A travers l’amendement voté en commission de l’Assemblée nationale, la France cherche à imposer à des opérateurs de plateforme situés non seulement en France mais également à l’étranger un certain nombre d’obligations de moyens. Leur non-respect entraînera des sanctions financières prononcées par une autorité administrative indépendante française pouvant aller jusqu’à 20 millions d’euros ou 6 % d’un chiffre d’affaires annuel mondial total, le montant le plus élevé entre les deux devant être retenu.
Selon les justifications présentées dans l’amendement, l’appréhension par la loi française d’opérateurs situés à l’étranger « est indispensable pour assurer l’effet utile du dispositif », ce qui « suppose de déroger au principe du pays d’origine prévu par la directive sur le commerce électronique ». Une telle dérogation peut être justifiée « par l’objectif de protection de la dignité humaine, à condition que le dispositif cible des contenus qui y portent atteinte ». Ici transparaît une autre source de questionnement : la volonté affichée de déroger à la directive sur le commerce électronique, avant même que celle-ci ne soit amendée par le Digital Services Act.

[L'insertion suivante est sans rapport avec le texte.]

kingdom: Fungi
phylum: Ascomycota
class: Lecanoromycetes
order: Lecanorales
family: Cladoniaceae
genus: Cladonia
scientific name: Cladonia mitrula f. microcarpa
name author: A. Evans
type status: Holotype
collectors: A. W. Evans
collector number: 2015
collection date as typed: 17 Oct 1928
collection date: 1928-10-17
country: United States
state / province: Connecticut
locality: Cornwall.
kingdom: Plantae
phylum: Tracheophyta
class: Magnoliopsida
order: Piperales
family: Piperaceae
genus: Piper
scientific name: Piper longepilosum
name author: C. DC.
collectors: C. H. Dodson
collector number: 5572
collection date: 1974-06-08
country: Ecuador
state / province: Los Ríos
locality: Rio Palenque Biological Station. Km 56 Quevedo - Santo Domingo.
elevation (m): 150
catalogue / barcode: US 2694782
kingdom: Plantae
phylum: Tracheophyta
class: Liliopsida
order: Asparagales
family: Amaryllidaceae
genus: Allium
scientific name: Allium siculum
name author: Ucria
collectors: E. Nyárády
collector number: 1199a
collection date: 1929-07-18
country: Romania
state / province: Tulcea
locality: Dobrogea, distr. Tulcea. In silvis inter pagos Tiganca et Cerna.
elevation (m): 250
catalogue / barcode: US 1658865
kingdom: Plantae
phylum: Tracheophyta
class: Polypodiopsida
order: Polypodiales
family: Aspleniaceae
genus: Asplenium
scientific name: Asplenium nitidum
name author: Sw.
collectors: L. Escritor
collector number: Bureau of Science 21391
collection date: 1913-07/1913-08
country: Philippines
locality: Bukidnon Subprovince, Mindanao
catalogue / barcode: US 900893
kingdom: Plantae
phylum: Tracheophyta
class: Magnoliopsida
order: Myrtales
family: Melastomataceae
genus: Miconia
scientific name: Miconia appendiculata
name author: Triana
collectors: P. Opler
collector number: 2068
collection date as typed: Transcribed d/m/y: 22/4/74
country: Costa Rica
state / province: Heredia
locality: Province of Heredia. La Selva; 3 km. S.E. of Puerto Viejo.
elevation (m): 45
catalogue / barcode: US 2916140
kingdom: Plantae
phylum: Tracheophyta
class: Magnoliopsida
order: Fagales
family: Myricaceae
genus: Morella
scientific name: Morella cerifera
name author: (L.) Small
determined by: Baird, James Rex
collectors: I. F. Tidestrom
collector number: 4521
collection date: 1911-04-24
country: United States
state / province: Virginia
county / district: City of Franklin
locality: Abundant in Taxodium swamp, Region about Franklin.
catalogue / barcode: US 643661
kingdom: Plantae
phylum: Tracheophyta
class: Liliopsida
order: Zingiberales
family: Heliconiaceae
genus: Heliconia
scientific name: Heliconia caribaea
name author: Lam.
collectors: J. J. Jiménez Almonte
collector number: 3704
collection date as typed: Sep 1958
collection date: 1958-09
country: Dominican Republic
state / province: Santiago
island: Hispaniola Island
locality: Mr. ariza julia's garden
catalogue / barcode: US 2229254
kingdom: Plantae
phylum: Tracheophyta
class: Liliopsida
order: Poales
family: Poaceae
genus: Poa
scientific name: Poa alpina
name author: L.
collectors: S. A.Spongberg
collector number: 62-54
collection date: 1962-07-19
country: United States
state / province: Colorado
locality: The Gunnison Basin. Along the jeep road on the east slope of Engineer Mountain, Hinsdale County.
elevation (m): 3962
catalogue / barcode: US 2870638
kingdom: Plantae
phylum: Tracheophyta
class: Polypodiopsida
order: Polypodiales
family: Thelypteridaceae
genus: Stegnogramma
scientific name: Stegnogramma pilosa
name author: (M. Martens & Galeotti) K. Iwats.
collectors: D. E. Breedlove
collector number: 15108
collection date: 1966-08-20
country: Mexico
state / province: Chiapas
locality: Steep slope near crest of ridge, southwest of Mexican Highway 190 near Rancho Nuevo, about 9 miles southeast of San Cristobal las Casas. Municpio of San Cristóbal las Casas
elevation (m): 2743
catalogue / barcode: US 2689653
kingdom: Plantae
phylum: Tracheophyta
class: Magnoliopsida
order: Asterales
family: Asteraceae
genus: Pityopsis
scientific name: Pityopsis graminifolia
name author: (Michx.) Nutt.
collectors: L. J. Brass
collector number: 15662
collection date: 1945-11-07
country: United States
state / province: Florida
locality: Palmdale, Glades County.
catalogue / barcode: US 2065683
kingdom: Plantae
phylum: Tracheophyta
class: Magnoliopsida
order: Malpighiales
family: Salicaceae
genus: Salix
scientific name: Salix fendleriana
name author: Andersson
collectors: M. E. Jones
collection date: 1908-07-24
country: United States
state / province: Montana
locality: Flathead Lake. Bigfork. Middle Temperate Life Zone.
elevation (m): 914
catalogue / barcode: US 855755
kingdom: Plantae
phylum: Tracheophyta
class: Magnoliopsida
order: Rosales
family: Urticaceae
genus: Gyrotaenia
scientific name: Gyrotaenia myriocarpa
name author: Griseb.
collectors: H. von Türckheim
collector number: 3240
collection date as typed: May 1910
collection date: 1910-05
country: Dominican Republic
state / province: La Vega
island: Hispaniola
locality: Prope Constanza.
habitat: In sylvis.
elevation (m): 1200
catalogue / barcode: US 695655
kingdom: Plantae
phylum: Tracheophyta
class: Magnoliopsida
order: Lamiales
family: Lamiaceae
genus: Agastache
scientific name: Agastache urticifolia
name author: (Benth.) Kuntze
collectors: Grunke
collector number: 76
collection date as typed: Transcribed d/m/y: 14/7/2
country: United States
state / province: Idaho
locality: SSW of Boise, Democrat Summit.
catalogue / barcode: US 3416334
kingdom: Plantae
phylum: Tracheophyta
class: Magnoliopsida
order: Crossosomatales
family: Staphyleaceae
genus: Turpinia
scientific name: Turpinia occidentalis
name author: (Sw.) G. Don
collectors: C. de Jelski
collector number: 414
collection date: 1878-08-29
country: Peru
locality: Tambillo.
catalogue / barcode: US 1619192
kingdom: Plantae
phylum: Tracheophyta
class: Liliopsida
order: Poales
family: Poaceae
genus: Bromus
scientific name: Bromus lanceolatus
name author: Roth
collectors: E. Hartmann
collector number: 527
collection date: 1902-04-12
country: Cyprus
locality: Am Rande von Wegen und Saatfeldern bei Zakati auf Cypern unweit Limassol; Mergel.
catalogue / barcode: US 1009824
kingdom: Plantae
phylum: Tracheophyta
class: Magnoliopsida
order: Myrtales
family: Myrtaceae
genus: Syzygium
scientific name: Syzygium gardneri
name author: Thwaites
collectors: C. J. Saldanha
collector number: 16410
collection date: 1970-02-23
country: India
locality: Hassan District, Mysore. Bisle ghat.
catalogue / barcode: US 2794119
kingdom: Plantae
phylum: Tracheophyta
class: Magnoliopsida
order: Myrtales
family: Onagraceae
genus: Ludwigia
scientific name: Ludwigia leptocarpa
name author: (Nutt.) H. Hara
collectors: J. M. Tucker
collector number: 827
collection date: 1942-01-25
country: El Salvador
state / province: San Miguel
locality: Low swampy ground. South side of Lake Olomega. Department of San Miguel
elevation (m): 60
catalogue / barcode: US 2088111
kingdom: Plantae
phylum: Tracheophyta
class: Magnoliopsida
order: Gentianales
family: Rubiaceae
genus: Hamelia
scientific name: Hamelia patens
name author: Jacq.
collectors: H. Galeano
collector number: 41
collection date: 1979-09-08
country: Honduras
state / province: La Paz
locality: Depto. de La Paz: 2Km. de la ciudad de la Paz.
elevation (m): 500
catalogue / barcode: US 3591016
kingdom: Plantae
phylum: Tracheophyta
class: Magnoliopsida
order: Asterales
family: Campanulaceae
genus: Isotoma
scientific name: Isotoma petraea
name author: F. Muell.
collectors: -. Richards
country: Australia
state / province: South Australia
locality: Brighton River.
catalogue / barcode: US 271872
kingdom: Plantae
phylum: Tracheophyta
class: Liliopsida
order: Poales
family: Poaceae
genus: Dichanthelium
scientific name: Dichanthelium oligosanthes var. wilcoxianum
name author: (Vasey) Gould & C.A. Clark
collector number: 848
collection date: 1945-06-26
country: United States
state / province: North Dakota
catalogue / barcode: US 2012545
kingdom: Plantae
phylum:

On rappellera qu’à l’occasion de l’examen d’une version préliminaire de la loi Avia (après première lecture de l’Assemblée nationale), notifiée par le gouvernement français le 21 août 2019, la Commission européenne s’est déjà interrogée sur la compatibilité entre la proposition de loi Avia et la directive sur le commerce électronique. Elle avait alors identifié plusieurs risques de restriction à la libre prestation de services au sein du marché intérieur. Elle avait même « suggéré aux Etats membres de reporter l’adoption d’initiatives nationales sur le sujet » compte tenu des travaux européens en cours de préparation à l’époque et qui ont aujourd’hui abouti notamment au Digital Services Act.
Cette même procédure de notification à la Commission européenne, prévue par la directive n° 2015/1535, devrait également être appliquée au projet de loi n° 3649. Dans ce cadre, la Commission européenne aura la possibilité d’émettre des observations sur le projet de loi, en particulier sa compatibilité tant avec le droit européen existant qu’avec les travaux en cours, voire éventuellement de réitérer sa demande de report de l’adoption d’un texte au niveau national.